The TNFR2 M196R polymorphism has been associated with autoimmune disorders, including SLE in Japanese but not in Spanish or UK populations [8, 9, 20]. This study provides evidence of lack of association of the TNFR2 M196R polymorphism in Mexican RA patients. However, Barton et al. [21] reported a strong association of the R allele and the R/R genotype of TNFR2 polymorphism with family RA in UK patients. On the other hand, Bridges et al. [22] suggest no association of this polymorphism in African Americans with a family history of RA. In addition, van der Helm-van Mil et al. [23] suggested no association of the TNFR2 polymorphism with disease severity in Dutch RA patients even though they compared extreme phenotypes: patients with complete remission and patients with severe progression. The divergence of results of this study and the results previously reported in RA patients demonstrate the inter-population genetic variability.
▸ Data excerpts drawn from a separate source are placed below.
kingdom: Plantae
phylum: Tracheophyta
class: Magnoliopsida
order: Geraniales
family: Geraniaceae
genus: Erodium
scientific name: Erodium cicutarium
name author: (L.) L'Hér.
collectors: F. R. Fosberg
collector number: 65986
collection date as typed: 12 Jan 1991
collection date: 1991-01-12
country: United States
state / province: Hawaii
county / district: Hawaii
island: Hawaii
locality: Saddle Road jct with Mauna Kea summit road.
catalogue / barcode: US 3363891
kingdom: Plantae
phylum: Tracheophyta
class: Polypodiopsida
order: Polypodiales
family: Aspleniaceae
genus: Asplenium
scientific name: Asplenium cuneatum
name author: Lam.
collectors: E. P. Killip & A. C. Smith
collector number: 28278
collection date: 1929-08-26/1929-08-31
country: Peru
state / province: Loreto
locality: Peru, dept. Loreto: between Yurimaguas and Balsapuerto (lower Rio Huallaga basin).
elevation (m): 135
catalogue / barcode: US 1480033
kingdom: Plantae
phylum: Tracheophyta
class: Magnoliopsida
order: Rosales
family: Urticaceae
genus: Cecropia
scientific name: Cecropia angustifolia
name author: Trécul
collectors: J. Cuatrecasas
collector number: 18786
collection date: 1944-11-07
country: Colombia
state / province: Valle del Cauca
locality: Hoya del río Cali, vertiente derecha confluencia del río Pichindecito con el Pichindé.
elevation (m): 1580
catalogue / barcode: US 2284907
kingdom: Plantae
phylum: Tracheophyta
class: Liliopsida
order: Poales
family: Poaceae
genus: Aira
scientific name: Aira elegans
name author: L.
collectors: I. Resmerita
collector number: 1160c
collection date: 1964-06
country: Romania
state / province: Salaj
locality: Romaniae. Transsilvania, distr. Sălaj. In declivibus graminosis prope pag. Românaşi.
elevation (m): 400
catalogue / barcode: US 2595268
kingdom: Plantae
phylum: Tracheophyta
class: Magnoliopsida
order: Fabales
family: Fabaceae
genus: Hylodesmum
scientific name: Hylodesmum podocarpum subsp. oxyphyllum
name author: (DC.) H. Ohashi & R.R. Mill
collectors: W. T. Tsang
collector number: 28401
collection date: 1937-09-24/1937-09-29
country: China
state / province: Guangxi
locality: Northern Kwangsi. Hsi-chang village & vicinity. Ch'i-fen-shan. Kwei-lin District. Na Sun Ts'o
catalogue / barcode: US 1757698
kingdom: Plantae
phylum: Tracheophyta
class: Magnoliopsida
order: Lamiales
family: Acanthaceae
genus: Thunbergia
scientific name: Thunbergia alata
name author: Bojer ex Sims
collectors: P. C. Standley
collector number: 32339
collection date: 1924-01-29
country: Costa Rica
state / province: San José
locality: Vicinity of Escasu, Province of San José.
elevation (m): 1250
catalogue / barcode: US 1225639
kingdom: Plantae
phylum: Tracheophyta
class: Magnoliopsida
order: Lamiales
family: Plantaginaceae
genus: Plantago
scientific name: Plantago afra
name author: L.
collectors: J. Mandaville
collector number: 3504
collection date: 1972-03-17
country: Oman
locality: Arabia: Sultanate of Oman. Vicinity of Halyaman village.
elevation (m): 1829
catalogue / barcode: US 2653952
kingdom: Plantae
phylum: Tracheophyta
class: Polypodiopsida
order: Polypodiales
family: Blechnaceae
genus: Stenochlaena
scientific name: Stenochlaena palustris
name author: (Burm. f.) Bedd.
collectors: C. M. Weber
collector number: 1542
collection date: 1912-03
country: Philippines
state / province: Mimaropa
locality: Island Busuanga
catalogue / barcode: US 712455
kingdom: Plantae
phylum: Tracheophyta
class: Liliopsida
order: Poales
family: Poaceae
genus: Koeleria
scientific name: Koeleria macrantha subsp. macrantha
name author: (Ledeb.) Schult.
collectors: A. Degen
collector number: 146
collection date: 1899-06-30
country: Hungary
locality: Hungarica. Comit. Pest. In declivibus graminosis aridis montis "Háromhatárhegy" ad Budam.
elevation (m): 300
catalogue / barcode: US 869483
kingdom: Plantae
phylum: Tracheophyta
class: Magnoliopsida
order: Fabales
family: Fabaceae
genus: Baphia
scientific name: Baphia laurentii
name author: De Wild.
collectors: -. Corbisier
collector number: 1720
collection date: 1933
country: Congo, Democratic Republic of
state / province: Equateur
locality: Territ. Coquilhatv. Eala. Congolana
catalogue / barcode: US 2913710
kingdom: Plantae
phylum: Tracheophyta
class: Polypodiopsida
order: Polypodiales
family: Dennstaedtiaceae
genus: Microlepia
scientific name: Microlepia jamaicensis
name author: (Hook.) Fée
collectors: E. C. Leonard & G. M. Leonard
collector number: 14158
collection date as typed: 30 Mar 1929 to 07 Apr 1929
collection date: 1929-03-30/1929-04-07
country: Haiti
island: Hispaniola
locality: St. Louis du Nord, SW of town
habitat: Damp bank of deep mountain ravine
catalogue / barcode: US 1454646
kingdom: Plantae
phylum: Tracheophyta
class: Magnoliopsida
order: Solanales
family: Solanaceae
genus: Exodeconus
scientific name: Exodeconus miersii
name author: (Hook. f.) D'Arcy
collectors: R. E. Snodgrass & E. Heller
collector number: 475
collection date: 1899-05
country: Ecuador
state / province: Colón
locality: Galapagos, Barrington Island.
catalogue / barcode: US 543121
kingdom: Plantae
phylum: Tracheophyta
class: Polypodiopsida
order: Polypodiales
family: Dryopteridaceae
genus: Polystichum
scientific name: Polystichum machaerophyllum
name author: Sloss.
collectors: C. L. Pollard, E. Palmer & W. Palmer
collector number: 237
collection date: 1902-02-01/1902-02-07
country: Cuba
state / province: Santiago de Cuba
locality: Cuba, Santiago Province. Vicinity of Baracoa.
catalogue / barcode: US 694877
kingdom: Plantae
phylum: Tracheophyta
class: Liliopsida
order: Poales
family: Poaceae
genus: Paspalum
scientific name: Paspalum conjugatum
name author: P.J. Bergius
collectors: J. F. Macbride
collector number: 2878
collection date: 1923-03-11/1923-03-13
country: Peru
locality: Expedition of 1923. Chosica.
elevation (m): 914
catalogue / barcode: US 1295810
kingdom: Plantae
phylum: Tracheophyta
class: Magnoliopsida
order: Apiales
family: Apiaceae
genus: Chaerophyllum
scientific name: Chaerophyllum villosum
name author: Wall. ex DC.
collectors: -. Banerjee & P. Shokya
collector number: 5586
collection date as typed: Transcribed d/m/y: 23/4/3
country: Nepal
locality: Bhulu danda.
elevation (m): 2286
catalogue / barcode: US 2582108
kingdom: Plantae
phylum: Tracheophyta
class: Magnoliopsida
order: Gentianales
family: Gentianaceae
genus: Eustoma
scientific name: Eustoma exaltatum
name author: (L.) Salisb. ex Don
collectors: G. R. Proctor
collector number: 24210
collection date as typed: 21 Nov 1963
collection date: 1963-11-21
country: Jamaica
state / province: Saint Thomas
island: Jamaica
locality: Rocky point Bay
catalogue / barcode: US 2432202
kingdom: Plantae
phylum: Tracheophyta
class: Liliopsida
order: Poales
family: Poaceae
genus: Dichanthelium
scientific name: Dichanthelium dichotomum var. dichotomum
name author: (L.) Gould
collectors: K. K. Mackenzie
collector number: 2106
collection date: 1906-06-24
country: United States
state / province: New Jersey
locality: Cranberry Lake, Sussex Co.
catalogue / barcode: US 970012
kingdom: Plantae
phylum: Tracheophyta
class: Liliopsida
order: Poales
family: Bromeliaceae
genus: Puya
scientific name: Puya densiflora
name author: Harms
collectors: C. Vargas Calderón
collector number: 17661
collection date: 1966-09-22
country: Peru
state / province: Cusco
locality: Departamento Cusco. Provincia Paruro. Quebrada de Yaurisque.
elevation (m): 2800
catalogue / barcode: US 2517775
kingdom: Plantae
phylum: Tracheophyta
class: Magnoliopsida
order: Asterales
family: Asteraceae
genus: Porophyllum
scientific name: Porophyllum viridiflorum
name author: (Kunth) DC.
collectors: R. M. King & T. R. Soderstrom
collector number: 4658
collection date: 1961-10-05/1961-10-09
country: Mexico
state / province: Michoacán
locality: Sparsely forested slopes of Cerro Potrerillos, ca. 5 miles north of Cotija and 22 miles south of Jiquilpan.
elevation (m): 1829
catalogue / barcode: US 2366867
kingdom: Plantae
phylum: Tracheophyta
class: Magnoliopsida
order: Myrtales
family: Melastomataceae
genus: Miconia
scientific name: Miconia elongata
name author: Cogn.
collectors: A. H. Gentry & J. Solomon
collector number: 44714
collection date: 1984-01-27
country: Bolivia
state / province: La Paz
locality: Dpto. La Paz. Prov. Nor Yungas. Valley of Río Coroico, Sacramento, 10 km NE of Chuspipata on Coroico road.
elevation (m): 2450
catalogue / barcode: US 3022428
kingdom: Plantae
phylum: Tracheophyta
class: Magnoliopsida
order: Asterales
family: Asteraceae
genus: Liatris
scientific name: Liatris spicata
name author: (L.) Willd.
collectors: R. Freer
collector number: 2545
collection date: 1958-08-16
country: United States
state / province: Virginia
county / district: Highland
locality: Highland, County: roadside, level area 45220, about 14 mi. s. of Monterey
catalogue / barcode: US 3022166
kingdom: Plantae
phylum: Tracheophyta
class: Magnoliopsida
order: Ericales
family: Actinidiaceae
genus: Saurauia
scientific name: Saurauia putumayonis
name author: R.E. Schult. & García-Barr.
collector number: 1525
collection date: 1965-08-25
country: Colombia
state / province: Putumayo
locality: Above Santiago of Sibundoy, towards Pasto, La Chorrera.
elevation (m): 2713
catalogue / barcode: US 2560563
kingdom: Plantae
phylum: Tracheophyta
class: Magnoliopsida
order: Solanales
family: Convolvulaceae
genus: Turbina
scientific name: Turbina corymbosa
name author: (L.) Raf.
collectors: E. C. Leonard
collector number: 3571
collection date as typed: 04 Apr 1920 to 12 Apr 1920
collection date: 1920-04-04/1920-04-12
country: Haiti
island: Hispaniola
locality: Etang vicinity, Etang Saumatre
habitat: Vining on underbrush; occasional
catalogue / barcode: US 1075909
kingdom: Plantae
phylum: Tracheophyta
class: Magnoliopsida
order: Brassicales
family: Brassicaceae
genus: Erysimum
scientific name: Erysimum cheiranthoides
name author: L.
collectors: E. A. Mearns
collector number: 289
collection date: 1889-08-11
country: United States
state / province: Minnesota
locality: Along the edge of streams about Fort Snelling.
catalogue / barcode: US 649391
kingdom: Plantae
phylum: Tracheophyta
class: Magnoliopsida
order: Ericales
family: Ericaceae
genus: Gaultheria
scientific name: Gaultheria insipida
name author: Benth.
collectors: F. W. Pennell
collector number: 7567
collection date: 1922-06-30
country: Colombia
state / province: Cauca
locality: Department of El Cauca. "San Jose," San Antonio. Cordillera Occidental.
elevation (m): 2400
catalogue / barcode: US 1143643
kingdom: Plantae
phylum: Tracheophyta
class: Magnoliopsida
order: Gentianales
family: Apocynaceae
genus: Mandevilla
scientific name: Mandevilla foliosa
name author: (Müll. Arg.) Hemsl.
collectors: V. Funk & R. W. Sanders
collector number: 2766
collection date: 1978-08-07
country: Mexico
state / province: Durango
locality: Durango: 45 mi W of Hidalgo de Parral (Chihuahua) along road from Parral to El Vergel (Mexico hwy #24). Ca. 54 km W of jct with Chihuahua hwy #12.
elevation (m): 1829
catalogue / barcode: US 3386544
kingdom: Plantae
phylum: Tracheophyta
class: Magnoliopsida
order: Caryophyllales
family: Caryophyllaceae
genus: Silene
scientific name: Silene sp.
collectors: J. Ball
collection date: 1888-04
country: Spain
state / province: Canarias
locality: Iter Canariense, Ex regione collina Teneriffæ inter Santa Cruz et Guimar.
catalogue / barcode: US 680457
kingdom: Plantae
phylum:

It is important to point out that in our study this polymorphism is associated with knee OA. There are no previous reports that indicate this finding. In OA, there is a disturbance in the regulation of synthetic and resorptive activities, in addition pro-inflammatory cytokines like TNFα affects the activities of chondrocytes inhibiting synthesis of proteoglycans and type II collagen, leading to progressive degradation of the cartilage matrix and loss of joint function [24]. TNFα performs its effects by TNFR1 and TNFR2. The M196R polymorphism in receptor 2 could have an effect on TNFα role in dysregulation of chondrocyte function in OA by increases in TNFR2 levels, affecting TNFα binding, and affecting TNFα induced apoptosis and impaired NFκB signaling. Besides that, RA and OA patients, M/M and M/R genotype carriers do not shown differences in the clinical manifestations of the disease.

Elevated levels of acute phase reactants and RF in RA patients with respect to the OA group support the disease clinical status. In this study, differences in TC, TG, LDL-c, apoA-I, and apoB concentrations in RA patients were found. Changes in lipid profile and acute phase reactants have been associated with early atherosclerosis in RA patients [25], although atherosclerosis and acute myocardial infarction are reported as the most common cause of death in these patients [26]. Reduced apoB levels in RA and SLE patients treated with chloroquine have been reported [27]. OA patients only showed difference in apoA-I and apoB levels with respect to HS. These findings are supported by the fact that, in another study, apoA-I was noted to be protective for myocardial infarction and apoB was a stronger predictor of risk than LDL-c in women and men [28]. Conversely, increased sTNFR2 levels were found in RA and OA patients. This finding correlates with previous data reported by other authors who described elevated sTNFR2 levels in RA patients [10, 29].

In conclusion, the M allele is associated with knee OA. We suggest a lack of association of TNFR2 M196R in Mexican RA patients. Moreover, sTNFR2 levels are elevated in RA and OA patients but no differences are observed between M/M and M/R genotype carriers.